▶ Instruction:
Copy the stretch of the records from the line containing "family: Scrophulariaceae" through the line containing "scientific name: Ferocactus wislizeni", word for word, with both of those lines included.

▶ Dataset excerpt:
★ ★ ★ ★ ★

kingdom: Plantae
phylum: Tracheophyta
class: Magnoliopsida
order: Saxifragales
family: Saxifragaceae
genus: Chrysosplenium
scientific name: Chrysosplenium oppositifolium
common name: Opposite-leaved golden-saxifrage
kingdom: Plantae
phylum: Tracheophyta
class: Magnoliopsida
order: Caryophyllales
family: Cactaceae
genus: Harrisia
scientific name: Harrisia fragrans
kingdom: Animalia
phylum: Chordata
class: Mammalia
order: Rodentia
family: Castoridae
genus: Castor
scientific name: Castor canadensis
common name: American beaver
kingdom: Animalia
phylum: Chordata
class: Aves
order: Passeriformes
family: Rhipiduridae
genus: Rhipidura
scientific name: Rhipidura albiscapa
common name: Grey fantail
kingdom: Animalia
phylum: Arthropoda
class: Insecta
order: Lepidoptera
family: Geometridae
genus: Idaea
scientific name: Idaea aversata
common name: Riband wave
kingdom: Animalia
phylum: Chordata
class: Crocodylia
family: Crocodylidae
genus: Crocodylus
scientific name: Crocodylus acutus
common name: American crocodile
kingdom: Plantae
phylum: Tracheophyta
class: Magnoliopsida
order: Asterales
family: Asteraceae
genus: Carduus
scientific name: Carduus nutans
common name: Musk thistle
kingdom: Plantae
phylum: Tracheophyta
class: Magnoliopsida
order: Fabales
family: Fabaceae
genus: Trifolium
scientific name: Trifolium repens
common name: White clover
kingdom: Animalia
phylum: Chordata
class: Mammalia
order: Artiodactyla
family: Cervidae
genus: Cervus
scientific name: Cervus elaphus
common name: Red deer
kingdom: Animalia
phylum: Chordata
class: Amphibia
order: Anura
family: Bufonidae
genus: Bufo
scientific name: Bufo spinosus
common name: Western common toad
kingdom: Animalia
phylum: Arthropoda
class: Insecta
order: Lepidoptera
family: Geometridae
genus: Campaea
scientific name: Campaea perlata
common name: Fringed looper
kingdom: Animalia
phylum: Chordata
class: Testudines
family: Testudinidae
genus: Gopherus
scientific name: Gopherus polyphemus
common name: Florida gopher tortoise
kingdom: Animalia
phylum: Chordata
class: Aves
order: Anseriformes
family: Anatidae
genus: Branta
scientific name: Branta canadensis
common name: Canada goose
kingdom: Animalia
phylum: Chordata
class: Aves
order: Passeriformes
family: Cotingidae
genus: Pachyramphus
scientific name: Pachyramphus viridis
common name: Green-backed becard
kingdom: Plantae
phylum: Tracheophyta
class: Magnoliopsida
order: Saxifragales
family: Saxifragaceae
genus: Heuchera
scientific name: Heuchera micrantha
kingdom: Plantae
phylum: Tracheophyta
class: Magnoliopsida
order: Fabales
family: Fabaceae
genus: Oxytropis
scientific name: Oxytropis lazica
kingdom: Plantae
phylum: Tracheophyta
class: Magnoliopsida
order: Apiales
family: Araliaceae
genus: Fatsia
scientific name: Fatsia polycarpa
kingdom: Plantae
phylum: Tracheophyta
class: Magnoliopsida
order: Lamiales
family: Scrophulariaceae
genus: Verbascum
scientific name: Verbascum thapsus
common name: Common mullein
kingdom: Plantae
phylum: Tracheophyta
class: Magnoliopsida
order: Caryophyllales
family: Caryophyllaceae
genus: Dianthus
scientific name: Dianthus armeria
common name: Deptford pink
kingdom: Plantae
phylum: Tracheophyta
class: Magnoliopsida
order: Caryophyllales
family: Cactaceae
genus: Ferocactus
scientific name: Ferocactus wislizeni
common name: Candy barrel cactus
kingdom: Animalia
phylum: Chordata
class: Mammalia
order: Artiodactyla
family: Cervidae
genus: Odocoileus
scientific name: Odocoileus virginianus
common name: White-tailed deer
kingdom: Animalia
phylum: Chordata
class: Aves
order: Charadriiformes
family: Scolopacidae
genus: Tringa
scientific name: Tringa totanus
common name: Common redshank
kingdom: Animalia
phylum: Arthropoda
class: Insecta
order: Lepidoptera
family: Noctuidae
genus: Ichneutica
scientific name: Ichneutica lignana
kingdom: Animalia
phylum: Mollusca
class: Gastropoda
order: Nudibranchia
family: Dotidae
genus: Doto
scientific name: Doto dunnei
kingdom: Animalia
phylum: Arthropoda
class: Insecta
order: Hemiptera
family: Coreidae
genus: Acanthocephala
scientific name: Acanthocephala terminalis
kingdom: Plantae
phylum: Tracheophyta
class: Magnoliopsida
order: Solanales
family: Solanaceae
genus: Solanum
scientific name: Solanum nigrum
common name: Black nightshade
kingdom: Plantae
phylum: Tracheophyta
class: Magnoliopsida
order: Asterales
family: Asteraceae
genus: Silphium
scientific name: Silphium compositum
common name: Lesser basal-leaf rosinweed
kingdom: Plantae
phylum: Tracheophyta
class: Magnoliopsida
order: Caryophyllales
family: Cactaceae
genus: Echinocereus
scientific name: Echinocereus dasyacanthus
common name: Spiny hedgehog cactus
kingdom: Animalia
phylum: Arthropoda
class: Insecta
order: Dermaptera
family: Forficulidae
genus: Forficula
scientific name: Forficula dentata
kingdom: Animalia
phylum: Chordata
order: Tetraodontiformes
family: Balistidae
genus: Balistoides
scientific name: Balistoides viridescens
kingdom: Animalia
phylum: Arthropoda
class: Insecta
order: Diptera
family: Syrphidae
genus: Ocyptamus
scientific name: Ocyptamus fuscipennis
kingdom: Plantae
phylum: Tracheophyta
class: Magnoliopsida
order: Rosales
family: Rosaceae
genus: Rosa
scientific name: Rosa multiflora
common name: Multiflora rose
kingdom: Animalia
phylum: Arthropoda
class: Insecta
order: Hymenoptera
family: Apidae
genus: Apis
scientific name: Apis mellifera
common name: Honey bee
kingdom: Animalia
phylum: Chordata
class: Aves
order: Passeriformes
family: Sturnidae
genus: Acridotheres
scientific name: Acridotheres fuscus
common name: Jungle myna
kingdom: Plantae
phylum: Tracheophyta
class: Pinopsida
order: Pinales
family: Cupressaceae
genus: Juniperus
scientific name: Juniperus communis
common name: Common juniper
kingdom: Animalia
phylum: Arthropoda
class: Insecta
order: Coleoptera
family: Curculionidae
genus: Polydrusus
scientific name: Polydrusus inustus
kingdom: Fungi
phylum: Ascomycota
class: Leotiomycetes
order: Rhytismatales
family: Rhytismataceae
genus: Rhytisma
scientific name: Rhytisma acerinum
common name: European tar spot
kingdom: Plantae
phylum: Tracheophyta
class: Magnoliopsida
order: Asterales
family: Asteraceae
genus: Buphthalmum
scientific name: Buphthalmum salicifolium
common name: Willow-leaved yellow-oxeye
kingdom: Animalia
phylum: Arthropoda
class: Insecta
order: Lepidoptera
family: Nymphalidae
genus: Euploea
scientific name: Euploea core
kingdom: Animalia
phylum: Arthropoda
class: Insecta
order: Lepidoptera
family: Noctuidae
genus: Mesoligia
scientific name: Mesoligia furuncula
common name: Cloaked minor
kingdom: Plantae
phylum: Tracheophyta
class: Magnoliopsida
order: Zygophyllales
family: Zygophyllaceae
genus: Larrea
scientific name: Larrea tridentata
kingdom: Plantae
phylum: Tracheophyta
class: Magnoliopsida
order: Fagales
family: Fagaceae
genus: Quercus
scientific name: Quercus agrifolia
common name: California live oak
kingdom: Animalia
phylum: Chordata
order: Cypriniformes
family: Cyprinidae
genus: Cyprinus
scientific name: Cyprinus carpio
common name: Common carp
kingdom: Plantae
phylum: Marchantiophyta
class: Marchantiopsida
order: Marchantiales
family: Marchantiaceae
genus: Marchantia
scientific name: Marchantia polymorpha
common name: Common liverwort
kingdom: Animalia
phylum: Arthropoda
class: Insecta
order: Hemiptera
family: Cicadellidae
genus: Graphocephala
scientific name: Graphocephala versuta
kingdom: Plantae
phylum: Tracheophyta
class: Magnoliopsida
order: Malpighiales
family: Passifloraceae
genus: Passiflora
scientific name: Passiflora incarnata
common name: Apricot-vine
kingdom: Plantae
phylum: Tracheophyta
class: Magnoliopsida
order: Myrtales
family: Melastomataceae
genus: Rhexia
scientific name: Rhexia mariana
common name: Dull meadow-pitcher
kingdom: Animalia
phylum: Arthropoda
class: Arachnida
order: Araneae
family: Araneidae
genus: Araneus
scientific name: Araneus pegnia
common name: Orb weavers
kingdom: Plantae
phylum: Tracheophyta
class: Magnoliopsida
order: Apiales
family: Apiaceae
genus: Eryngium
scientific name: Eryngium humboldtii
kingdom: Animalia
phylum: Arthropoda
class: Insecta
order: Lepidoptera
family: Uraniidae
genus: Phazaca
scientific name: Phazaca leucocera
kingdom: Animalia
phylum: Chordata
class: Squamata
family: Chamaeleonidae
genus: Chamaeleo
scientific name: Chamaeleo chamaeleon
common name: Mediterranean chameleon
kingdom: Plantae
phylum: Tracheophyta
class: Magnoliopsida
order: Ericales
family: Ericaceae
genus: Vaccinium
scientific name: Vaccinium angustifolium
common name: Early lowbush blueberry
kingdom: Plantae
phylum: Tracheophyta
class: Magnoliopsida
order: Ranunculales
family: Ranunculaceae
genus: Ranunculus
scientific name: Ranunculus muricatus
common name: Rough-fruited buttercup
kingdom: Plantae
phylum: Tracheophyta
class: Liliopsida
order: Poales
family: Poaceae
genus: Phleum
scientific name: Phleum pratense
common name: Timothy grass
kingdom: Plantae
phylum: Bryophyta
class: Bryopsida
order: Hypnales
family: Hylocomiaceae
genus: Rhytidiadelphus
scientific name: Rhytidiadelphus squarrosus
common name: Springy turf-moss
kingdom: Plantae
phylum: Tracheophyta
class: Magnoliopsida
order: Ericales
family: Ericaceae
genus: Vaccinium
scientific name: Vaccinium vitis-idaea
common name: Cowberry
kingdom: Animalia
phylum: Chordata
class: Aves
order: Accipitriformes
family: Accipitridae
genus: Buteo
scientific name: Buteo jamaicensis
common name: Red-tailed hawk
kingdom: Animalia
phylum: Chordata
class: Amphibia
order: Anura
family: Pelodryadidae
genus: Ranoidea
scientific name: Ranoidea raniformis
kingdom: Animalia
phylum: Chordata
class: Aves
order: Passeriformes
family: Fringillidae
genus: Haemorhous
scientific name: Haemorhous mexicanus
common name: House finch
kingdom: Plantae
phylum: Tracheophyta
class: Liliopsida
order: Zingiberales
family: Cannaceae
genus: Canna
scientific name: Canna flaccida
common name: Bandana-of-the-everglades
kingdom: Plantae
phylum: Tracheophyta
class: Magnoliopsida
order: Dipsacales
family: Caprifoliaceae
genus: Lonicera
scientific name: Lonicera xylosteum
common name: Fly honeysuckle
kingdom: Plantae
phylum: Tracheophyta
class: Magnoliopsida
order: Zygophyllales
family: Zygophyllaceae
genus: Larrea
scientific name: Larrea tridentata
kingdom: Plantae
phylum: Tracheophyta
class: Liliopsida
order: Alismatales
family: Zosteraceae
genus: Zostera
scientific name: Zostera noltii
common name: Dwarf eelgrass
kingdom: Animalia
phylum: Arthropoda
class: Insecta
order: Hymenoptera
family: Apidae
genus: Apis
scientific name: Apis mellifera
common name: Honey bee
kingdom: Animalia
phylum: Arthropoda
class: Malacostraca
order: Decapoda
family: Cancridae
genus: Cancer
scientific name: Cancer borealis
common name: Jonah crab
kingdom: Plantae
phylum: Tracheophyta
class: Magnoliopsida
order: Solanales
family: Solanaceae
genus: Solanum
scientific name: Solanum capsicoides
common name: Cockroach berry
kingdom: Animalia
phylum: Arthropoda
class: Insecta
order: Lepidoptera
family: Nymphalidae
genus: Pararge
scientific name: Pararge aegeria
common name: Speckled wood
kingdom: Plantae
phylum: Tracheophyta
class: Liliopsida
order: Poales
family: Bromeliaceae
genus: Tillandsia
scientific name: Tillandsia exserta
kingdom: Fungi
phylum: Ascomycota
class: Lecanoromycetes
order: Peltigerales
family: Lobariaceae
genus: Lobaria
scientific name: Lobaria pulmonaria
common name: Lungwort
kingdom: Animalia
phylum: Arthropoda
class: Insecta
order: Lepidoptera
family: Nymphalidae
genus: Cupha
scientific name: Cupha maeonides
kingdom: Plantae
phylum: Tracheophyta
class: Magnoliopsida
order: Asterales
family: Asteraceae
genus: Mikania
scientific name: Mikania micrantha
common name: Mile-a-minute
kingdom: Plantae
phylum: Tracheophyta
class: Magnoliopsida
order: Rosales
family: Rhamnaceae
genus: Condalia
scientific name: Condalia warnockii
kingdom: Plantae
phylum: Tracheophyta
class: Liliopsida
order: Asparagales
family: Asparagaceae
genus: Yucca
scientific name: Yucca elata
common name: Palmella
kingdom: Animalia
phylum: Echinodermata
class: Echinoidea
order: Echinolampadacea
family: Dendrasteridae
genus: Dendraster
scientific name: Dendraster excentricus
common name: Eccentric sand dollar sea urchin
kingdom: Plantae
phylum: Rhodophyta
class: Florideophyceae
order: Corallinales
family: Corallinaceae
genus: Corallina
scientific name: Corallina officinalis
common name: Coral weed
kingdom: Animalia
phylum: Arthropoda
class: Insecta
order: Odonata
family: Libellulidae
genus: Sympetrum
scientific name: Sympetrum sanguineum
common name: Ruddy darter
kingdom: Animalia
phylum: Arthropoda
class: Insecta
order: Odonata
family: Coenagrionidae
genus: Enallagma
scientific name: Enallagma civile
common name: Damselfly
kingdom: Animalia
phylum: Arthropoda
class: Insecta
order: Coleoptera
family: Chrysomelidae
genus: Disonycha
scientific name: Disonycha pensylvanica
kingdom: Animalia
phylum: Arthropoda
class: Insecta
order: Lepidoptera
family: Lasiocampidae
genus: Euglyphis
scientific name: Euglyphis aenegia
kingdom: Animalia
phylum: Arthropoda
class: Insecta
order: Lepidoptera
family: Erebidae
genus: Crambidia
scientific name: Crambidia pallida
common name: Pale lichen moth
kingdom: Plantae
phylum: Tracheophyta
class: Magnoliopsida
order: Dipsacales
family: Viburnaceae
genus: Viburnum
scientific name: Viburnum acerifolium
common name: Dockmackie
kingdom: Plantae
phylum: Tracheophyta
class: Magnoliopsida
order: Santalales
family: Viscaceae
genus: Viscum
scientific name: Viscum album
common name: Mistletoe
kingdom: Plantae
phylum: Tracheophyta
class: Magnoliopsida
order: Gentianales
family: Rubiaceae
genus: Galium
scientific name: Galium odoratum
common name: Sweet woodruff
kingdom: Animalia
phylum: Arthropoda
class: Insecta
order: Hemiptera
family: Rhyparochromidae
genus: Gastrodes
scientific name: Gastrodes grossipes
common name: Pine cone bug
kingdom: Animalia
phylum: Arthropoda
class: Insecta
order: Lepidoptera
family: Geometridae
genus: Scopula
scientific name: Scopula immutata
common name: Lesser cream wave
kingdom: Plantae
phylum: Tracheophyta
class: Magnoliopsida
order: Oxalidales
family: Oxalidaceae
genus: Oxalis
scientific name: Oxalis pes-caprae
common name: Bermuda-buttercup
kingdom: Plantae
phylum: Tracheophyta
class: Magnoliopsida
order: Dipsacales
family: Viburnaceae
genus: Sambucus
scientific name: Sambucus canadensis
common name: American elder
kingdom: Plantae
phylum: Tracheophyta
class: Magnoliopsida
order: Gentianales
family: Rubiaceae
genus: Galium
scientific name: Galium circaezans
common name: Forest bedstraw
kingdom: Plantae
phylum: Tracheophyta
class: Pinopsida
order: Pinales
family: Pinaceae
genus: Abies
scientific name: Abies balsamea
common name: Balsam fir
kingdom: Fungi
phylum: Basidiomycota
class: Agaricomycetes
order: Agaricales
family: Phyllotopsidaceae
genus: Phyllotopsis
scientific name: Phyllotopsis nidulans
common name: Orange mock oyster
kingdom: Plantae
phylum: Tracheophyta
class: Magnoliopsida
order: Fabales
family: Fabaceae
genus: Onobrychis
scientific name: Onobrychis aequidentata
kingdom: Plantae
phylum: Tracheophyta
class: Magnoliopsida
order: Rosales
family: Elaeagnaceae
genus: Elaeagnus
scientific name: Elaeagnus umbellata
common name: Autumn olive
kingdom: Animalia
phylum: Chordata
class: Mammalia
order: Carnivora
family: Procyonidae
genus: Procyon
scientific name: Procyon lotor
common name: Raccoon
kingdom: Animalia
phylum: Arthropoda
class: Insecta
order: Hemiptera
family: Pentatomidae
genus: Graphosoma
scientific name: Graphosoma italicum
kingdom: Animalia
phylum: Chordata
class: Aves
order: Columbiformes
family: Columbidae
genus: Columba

★ ★ ★ ★ ★

▶ The answer:
family: Scrophulariaceae
genus: Verbascum
scientific name: Verbascum thapsus
common name: Common mullein
kingdom: Plantae
phylum: Tracheophyta
class: Magnoliopsida
order: Caryophyllales
family: Caryophyllaceae
genus: Dianthus
scientific name: Dianthus armeria
common name: Deptford pink
kingdom: Plantae
phylum: Tracheophyta
class: Magnoliopsida
order: Caryophyllales
family: Cactaceae
genus: Ferocactus
scientific name: Ferocactus wislizeni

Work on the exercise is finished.